* **WORK TASK**
Across the records below, how many lines include the word "linejoin"? State only the number.

§

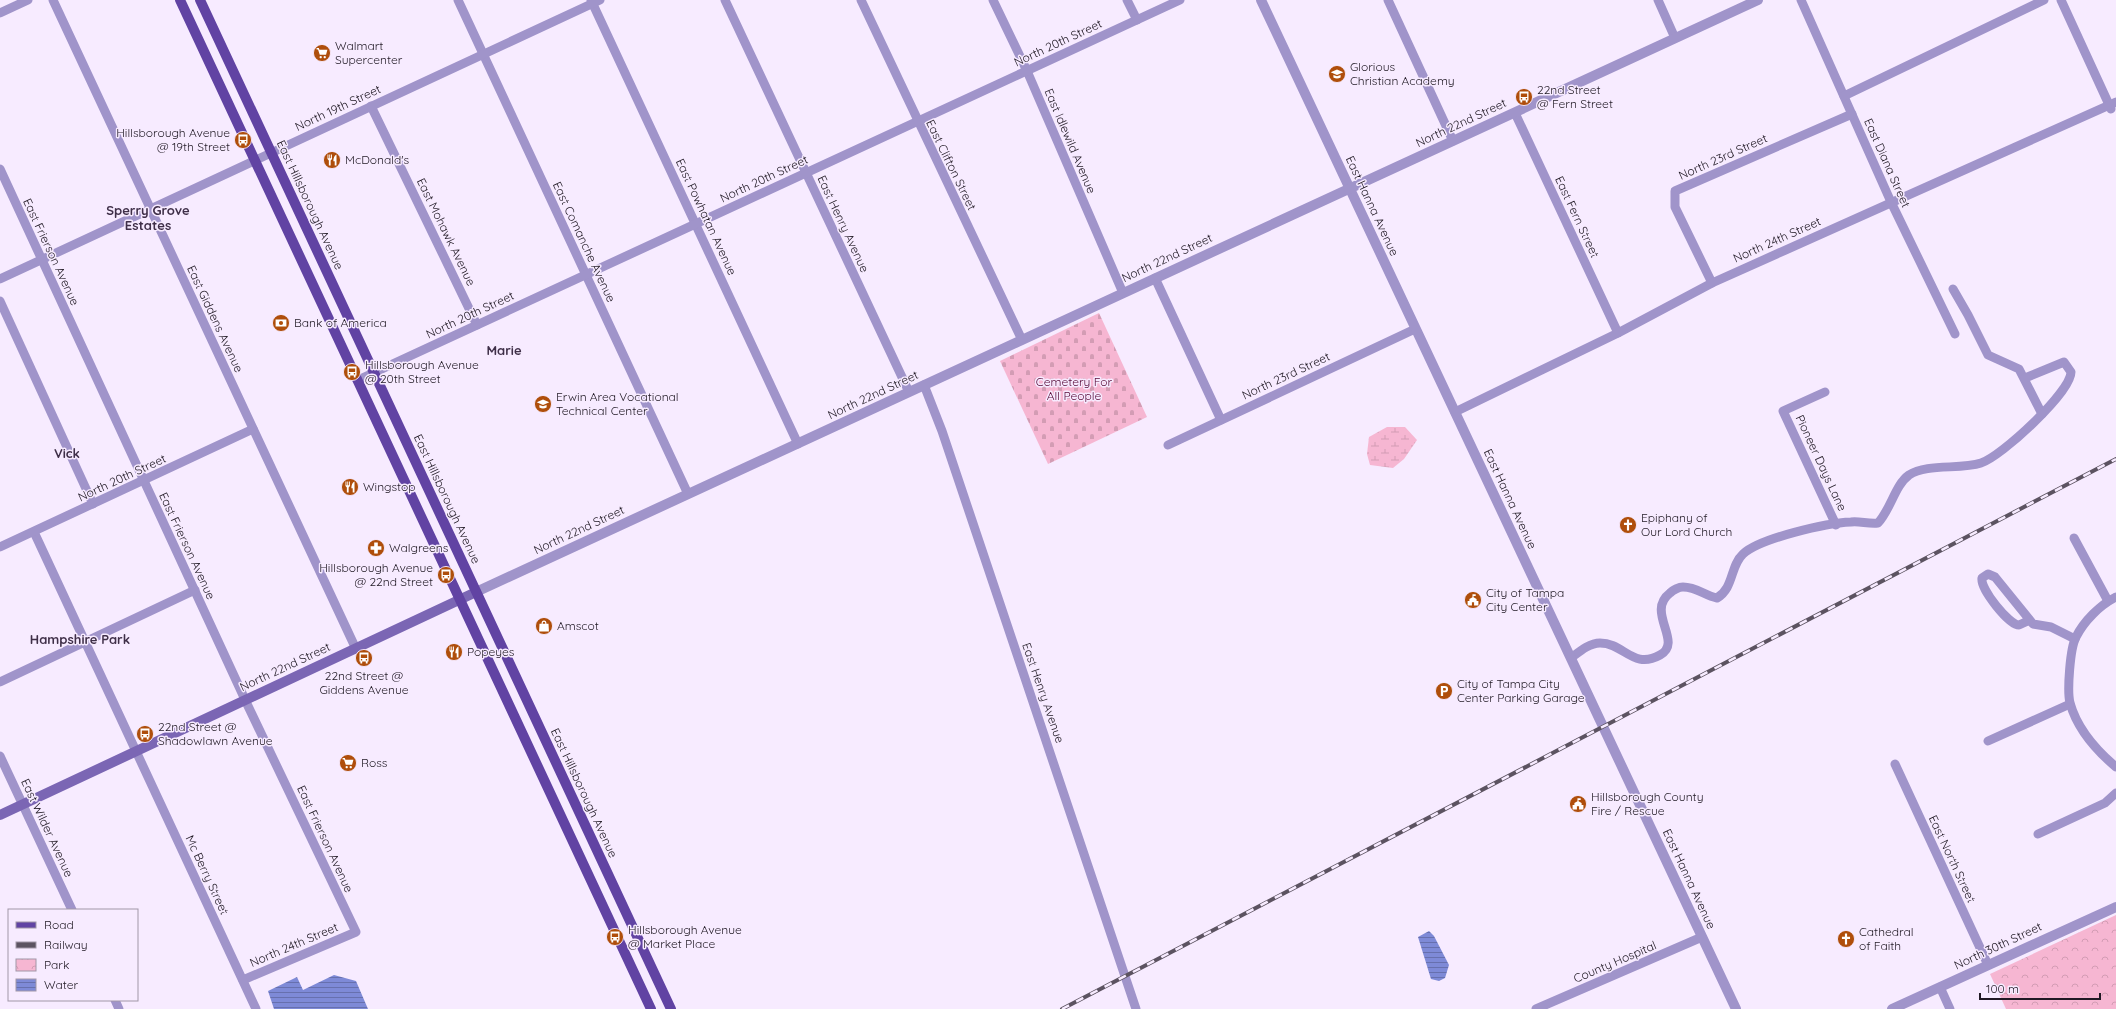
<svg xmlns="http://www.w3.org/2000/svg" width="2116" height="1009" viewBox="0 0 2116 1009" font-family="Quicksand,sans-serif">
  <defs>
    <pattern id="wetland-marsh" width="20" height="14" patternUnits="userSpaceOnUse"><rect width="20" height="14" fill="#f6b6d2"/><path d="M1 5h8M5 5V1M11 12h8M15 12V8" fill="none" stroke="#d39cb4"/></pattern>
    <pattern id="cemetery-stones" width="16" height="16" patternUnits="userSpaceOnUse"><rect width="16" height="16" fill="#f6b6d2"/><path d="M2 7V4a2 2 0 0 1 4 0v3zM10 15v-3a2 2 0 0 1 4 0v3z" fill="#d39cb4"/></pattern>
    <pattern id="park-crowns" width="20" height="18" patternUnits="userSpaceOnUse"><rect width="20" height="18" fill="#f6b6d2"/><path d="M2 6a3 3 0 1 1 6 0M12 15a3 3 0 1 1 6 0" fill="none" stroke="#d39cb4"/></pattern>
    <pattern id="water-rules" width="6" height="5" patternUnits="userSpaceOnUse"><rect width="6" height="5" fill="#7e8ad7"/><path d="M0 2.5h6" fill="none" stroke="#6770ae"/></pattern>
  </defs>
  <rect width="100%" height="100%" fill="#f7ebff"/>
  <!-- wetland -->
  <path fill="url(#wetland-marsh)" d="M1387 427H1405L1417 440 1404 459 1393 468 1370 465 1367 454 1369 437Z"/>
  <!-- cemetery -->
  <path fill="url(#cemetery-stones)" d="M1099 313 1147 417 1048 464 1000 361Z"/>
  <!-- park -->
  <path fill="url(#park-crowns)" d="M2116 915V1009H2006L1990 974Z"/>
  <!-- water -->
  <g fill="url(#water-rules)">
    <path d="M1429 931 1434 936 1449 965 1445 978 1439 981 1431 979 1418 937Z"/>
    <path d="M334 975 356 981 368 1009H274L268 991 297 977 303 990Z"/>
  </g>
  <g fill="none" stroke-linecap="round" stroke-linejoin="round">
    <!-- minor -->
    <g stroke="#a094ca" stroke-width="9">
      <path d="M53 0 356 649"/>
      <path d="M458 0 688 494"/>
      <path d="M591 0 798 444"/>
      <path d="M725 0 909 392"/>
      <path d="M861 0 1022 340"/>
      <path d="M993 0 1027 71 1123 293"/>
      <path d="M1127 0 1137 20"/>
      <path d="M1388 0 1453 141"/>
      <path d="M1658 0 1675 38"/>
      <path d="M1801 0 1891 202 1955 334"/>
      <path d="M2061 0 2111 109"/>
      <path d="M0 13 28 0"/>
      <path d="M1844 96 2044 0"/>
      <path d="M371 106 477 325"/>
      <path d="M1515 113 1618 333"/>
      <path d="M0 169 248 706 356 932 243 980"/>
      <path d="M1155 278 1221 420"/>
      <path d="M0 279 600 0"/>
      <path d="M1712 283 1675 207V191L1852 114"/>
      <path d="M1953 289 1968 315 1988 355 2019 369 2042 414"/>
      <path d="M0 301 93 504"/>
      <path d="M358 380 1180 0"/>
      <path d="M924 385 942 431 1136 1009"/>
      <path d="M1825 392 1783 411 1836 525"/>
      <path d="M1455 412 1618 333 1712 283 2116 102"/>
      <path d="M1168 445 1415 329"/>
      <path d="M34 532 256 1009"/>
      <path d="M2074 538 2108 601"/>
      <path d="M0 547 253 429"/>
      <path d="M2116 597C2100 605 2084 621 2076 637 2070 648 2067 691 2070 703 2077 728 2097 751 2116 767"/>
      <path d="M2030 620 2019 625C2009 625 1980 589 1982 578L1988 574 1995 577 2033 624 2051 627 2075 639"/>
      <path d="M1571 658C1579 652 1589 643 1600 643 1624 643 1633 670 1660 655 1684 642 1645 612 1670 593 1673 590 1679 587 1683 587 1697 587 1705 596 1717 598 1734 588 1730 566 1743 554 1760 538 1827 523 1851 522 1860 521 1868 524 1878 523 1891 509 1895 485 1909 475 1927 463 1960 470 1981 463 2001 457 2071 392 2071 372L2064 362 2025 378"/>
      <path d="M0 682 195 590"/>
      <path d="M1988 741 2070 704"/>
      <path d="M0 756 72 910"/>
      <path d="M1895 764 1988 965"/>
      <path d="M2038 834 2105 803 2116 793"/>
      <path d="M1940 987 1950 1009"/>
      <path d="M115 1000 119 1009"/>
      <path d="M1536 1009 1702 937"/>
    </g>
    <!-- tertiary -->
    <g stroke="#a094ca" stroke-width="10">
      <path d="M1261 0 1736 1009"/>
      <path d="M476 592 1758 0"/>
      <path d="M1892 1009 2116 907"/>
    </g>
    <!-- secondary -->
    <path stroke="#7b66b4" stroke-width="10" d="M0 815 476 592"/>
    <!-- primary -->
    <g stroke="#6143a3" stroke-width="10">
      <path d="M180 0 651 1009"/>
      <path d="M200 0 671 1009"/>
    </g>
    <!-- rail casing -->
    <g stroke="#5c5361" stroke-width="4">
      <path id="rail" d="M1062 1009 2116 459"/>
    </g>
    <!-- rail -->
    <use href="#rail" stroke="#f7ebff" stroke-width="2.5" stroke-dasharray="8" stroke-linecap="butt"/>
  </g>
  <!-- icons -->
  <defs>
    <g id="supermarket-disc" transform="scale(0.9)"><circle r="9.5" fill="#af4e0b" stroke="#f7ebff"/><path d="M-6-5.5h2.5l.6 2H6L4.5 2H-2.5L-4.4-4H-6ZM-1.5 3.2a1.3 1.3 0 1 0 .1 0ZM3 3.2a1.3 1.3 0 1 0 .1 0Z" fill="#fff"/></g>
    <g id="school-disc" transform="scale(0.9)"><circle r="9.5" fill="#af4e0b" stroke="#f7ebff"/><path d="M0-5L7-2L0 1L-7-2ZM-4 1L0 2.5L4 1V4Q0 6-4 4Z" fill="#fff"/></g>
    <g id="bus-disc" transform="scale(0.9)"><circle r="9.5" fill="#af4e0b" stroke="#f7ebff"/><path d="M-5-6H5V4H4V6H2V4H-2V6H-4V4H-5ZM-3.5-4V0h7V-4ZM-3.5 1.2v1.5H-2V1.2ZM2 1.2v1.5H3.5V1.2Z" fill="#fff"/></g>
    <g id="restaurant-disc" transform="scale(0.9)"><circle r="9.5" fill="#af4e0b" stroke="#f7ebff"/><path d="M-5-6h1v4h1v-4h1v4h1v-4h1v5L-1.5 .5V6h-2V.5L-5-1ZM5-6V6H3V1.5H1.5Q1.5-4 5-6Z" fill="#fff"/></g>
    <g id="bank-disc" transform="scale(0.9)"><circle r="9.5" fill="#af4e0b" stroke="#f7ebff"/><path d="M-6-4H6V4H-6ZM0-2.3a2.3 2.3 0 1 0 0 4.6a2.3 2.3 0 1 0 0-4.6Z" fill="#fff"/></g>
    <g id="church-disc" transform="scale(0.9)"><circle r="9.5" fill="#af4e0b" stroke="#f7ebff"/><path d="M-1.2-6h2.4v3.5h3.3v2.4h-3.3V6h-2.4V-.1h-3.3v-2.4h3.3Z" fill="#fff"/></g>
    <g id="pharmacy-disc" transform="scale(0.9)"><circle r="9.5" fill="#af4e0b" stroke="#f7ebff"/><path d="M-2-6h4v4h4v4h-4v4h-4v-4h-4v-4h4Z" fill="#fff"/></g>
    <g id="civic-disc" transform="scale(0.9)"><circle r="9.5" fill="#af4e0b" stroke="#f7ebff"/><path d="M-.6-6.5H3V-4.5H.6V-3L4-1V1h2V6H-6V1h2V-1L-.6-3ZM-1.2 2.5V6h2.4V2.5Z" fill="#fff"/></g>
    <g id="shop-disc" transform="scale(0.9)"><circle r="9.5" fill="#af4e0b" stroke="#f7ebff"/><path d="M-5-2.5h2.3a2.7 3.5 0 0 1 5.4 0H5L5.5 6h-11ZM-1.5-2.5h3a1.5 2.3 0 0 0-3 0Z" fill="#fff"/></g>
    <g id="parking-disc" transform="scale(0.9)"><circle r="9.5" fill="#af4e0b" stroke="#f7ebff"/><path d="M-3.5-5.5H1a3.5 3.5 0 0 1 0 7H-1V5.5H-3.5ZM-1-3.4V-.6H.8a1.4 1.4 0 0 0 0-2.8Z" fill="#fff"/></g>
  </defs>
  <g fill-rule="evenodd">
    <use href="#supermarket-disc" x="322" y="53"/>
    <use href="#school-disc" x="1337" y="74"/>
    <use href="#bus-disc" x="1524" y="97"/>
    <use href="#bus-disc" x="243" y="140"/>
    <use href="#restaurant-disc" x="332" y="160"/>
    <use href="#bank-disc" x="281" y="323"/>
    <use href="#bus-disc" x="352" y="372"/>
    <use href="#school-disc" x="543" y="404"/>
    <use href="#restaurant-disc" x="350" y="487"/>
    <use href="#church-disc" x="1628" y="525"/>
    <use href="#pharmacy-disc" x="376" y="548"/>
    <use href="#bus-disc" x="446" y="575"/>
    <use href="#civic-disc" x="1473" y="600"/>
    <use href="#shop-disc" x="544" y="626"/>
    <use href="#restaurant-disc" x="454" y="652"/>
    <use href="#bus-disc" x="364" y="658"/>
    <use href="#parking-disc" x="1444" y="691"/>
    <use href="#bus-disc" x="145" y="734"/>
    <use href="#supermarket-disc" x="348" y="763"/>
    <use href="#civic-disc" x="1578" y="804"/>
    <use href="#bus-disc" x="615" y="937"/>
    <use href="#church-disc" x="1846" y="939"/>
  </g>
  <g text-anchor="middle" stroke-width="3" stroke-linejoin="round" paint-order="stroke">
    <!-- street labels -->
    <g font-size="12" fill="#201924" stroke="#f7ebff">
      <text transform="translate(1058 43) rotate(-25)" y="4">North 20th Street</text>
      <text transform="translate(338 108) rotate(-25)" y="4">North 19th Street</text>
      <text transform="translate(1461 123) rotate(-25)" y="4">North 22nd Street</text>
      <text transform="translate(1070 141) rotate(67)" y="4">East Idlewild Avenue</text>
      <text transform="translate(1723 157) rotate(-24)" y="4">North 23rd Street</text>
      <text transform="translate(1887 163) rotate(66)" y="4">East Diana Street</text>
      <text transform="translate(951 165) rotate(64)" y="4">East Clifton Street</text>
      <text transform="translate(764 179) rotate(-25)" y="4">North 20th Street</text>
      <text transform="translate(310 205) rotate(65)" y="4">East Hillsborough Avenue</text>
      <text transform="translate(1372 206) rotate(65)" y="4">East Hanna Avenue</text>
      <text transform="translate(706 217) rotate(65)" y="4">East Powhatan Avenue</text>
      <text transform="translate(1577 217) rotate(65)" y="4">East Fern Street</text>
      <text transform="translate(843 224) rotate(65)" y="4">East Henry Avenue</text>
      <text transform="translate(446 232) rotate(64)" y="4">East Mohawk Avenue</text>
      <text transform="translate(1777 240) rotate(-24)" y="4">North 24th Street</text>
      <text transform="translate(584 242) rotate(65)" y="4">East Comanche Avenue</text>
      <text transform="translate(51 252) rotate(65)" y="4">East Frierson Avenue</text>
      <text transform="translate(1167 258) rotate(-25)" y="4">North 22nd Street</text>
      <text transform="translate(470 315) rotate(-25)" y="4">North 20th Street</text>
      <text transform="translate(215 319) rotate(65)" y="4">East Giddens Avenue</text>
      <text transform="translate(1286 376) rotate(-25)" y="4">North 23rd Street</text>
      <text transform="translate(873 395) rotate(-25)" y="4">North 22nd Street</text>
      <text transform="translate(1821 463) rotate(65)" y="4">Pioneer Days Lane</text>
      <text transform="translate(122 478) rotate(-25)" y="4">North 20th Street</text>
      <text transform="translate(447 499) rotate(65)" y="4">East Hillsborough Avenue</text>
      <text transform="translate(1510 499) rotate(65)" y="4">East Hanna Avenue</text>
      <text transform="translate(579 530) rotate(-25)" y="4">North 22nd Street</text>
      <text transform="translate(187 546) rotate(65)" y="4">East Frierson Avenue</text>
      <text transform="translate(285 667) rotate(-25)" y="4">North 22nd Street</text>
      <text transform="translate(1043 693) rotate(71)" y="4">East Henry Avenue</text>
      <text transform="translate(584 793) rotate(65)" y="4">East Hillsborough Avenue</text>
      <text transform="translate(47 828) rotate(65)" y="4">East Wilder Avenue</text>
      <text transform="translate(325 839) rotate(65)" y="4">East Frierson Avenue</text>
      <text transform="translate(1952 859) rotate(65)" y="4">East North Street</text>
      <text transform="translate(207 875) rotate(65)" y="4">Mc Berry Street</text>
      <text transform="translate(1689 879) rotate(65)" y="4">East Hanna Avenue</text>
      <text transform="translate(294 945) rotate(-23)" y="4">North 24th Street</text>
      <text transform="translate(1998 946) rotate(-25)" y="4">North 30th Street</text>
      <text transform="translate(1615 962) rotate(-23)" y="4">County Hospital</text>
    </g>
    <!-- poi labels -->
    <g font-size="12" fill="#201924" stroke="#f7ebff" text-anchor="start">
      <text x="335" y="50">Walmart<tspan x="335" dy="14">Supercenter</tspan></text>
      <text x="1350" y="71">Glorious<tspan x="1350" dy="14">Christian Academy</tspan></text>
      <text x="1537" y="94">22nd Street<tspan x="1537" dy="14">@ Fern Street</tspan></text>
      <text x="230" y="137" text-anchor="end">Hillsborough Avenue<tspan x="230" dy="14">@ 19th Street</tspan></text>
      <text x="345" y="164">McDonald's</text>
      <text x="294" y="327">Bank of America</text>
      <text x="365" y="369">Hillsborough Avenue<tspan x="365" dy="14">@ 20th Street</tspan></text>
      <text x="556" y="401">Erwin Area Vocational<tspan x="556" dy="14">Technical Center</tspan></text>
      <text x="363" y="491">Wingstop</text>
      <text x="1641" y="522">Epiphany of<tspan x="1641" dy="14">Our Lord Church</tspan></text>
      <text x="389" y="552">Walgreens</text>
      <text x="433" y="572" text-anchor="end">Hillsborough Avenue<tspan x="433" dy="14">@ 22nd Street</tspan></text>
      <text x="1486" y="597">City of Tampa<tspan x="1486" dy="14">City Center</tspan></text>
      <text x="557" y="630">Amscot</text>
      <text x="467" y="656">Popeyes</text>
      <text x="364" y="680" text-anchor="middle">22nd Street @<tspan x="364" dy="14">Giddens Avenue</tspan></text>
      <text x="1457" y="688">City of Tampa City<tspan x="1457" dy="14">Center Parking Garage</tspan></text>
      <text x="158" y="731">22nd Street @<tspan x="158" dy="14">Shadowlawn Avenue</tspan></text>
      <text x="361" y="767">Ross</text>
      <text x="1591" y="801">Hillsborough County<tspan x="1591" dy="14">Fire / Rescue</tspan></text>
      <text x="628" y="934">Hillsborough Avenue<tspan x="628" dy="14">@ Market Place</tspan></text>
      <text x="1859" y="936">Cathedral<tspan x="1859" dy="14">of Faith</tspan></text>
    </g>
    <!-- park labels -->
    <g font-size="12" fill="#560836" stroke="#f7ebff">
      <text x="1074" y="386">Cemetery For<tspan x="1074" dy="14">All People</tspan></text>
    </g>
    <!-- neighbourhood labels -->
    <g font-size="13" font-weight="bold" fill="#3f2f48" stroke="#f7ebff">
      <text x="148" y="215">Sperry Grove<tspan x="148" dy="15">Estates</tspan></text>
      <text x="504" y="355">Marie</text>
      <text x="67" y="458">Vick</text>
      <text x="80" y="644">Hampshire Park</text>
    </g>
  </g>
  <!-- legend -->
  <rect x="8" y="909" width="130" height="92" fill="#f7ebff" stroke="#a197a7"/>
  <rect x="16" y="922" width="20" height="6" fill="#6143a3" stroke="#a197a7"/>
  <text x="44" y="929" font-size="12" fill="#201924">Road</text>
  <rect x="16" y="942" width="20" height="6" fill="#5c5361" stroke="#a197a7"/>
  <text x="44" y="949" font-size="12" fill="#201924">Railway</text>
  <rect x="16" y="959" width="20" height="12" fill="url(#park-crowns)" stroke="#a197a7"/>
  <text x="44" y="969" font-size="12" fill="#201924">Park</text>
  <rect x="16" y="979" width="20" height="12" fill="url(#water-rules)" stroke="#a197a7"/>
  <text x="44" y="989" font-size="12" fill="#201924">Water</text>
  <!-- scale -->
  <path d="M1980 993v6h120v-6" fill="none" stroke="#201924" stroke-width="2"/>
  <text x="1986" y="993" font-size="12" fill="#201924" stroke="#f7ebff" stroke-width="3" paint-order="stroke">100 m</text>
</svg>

§

* **EXPECTED ANSWER**
2